A Magical Society: Silk Road


The Silk Road brings upon great images of adventure into the unknown and with new and possible exotic civilizations. I like the adventure and campaigns the imagery of the Silk Road brings up. A mercantile campaign of exploration and diplomacy can be a very different style from what I see as a normal D&D campaign.

A Magical Society: Silk Road is the latest book in the series by Expeditious Retreat Press. This one is written by Suzi Yee. The book comes in print as well as PDF like most of their products. The book is about a hundred and sixty pages long with a nice standard lay out and art. The PDF version is very well book marked. It does lack an index and a book filled with information like this one can really benefit from one.

This book reads a little better then the others in the series because of the tighter focus in the subject. There are editing errors in the book, but not enough to cause me any confusion or really even bother me that much. The gamers though that are more annoyed by this sort of thing will of course hold it as a much larger flaw then I do.

The book does a very thorough covering into what goes with a large overland trade route like the Silk Road. The first two chapters go into that very well. I especially like the emphasis on cultures and how geography can really influence how they develop and differ. There are good design notes that will help one to create their own overland trade route in most campaign worlds. I say most because the father away from an Earth like setting and assumptions the tougher it is to group all settings together. The book has a lot of nice ways for complicating overland travel. One of the themes that runs through the book is the importance and danger of the journey. This can really help out in campaigns that want to have that type of focus without worrying about the overall Silk Road topic.

Any overland travel that deals with merchants and their many goods for trade will involve a caravan. The book deals with caravans going through four of the more extreme environments. Traveling through a desert is going to have a lot different feel and dangers then traveling through High Altitudes, Swamps, or even the Underground. These sections deal with the different environments very well. They cover the many different hazards, types of animals a caravan would use both real and fantastic as well covering the landscape and what exactly each environment is. This section like the last will also be useful for DMs that are just setting a campaign or just and adventure in that area. It will offer additional problems for even a normal adventuring party and help bring the environment to life.

The book covers trade items trade systems like no other product I have seen. The economy of the D&D game has never been a strong point and while this will not fix this it does help make it a little more realistic. The book has a very complete list of trade goods. This type of detail might be a little alien to some players but I like the idea of instead of placing coin in a treasure the players find to have them find tobacco or other items that can be worth good money but make the players work at it and involve them in new directions for the campaign.
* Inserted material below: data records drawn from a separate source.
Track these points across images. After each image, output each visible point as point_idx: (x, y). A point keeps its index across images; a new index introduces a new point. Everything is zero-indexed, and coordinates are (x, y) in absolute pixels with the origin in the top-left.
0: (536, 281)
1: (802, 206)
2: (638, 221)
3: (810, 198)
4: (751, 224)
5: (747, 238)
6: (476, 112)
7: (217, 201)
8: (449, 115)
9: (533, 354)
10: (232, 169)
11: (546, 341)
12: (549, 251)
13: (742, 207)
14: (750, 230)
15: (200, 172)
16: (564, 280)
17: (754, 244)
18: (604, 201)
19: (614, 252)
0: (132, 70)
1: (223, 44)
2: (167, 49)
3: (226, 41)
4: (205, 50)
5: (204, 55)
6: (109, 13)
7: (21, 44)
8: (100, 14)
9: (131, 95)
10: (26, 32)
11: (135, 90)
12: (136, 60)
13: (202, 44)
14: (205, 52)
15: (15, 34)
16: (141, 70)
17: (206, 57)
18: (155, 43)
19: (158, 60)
The book does a very nice job of condensing the historical Silk Road and it makes a great example people can borrow from and read over to see how it all fits together. It also brings up a bit of a issue some can have with the book. It has more of a real world approach then a magical world one. It is not devoid of magic or the fantastic but it does seem to be a lower assumption of magic then the core rules presents. For instance I would have enjoyed reading about the different core races and their own unique approaches to some thing like a Silk Road.
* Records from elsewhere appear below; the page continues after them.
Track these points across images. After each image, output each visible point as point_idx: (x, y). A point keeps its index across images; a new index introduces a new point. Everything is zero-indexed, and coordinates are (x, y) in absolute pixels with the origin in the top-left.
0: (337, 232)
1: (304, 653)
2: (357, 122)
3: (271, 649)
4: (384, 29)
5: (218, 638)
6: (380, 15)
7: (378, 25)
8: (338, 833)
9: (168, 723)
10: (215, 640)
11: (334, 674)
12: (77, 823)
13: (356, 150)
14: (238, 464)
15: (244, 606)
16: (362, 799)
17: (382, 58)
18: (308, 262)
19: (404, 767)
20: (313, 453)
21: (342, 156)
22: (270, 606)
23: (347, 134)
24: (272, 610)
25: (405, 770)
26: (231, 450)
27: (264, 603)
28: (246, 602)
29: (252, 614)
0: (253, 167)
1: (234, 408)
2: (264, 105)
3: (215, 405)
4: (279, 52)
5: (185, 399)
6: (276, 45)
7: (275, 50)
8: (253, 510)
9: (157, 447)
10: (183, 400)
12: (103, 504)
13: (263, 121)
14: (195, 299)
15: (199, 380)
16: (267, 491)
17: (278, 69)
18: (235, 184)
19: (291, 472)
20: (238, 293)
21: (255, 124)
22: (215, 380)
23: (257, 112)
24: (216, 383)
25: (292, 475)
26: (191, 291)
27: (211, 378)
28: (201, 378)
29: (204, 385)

I want to make a special mention of Section 15 of the OGL in this book. That is the part that lists other books used and built on. I was shocked to see a list of dozens of books there. Silk road was a very smooth read and I did not imagine that so many resources were used here. I am impressed by that a whole lot.
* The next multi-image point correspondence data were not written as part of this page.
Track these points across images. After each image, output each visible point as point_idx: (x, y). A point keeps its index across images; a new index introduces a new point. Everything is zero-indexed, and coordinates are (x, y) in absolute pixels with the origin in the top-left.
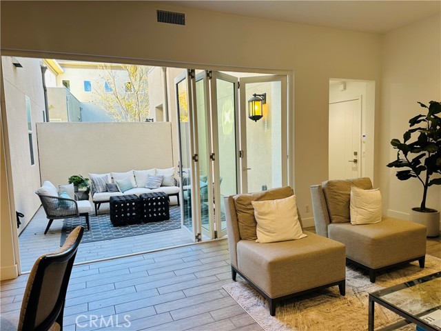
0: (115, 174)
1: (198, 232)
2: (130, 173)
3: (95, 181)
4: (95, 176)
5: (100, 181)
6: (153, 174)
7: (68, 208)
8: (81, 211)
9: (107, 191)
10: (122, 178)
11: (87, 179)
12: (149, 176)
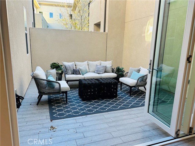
0: (77, 63)
1: (178, 129)
2: (86, 63)
3: (67, 67)
4: (66, 64)
5: (70, 67)
6: (99, 64)
7: (54, 87)
8: (62, 90)
9: (73, 74)
10: (82, 66)
11: (62, 66)
12: (97, 65)
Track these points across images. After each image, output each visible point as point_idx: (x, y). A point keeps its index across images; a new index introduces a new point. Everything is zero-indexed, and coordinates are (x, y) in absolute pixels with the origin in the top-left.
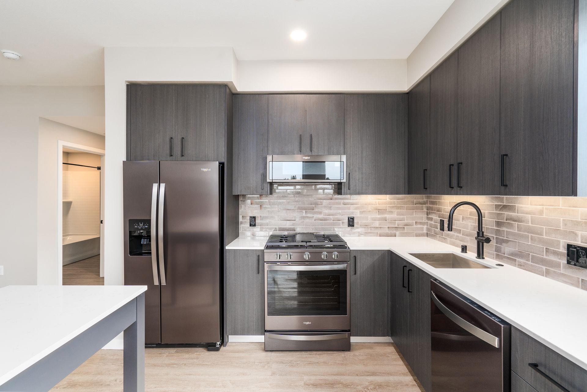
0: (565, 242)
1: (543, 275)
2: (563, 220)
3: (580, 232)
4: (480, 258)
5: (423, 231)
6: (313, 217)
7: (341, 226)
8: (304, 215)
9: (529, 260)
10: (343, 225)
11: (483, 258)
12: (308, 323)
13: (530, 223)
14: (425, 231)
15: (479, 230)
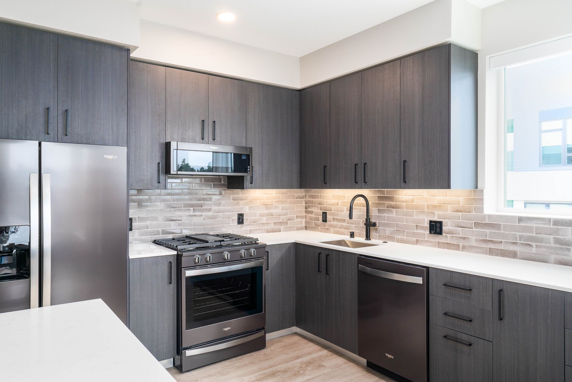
0: (428, 219)
1: (414, 244)
2: (427, 205)
3: (437, 212)
4: (368, 240)
5: (302, 224)
6: (202, 215)
7: (231, 224)
8: (192, 213)
9: (405, 235)
10: (232, 223)
11: (370, 240)
12: (228, 329)
13: (405, 209)
14: (304, 225)
15: (367, 217)
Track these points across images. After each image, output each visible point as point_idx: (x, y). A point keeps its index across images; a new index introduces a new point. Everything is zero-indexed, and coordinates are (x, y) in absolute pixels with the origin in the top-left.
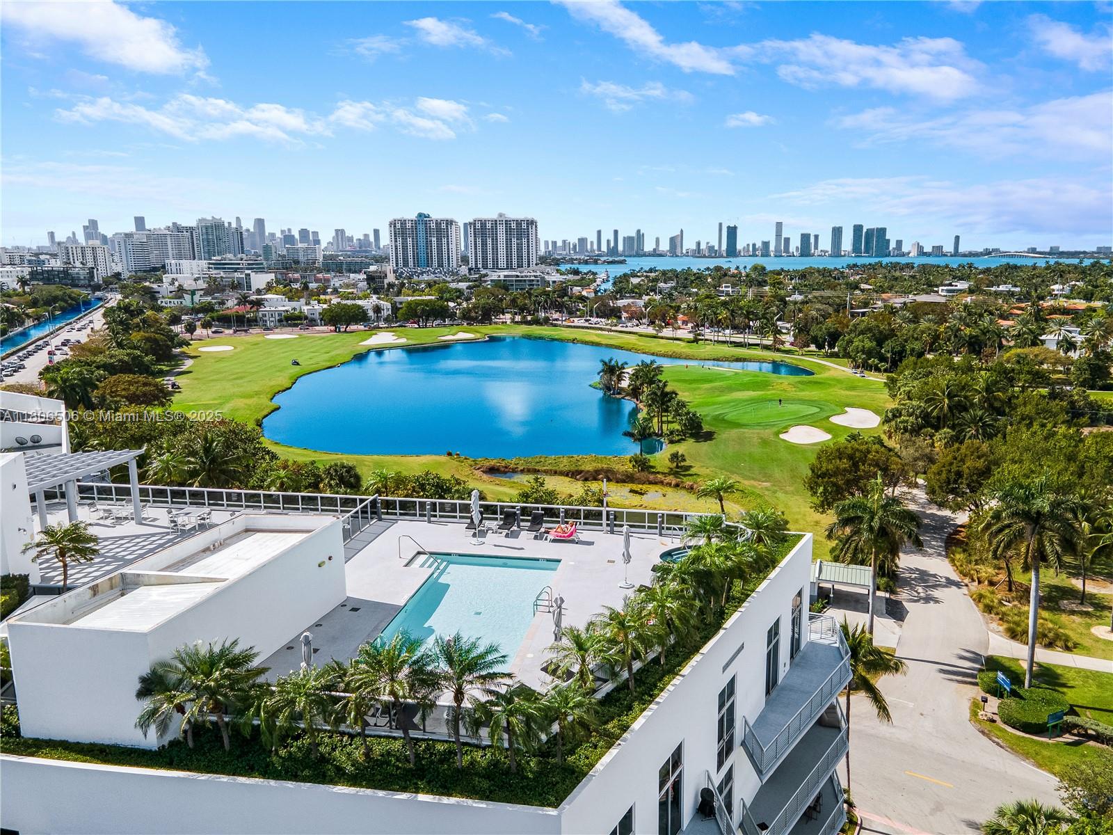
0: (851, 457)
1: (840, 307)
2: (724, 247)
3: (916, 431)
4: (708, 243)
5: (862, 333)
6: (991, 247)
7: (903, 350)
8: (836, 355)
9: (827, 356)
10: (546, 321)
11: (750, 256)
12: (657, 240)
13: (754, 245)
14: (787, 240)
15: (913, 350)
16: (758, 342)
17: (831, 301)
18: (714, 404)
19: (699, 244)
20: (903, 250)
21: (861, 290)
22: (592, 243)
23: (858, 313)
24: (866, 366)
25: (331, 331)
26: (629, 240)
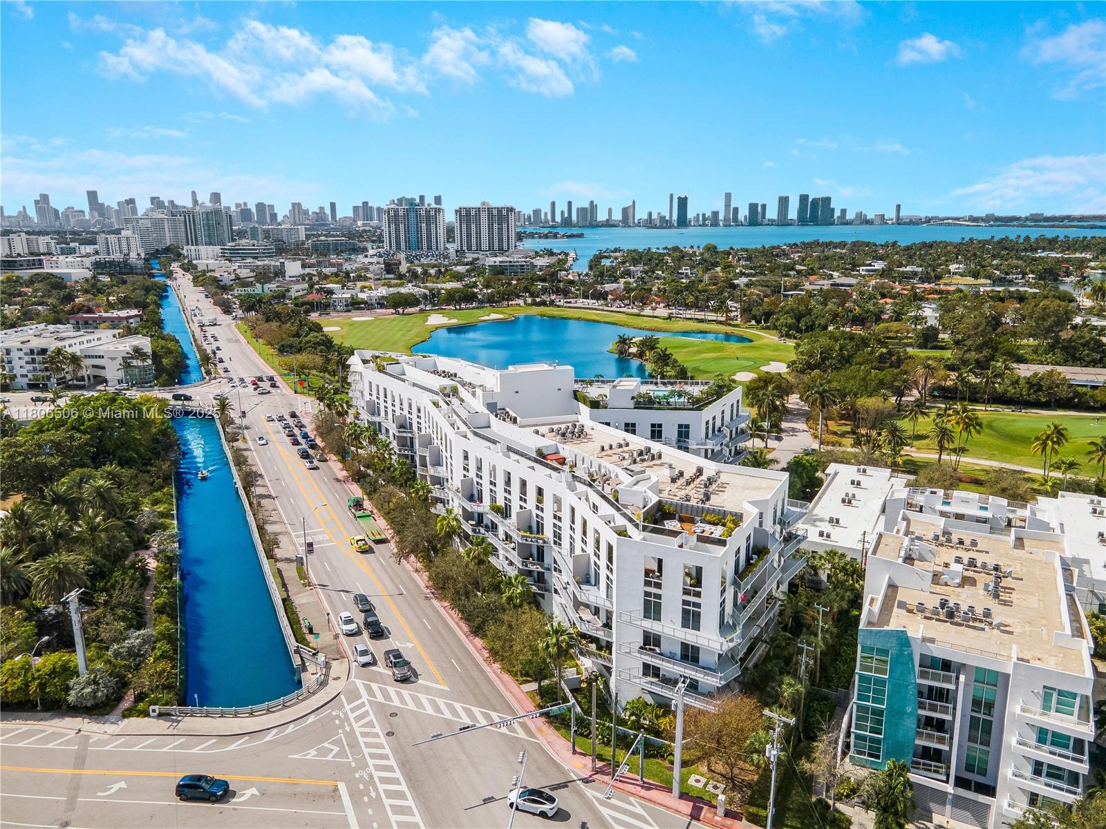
0: (765, 381)
1: (776, 290)
2: (675, 217)
3: (803, 372)
4: (659, 213)
5: (787, 313)
6: (930, 215)
7: (814, 324)
8: (768, 328)
9: (763, 329)
10: (552, 303)
11: (700, 226)
12: (610, 211)
13: (704, 215)
14: (736, 210)
15: (820, 324)
16: (715, 318)
17: (769, 284)
18: (691, 361)
19: (650, 214)
20: (847, 218)
21: (796, 271)
22: (546, 214)
23: (789, 295)
24: (788, 336)
25: (393, 314)
26: (582, 211)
Silk Road is the type of book that has a very strong focus and on the surface seems like it will have limited use. However, the different sections each have information a creative DM can use in their normal campaign to enhance it in unique ways. Of course for me using the book all together to develop a single campaign involving the Silk Road will be the highlight of the book. There is a lot of adventure ideas and creativity for something different hidden in the pages of this book.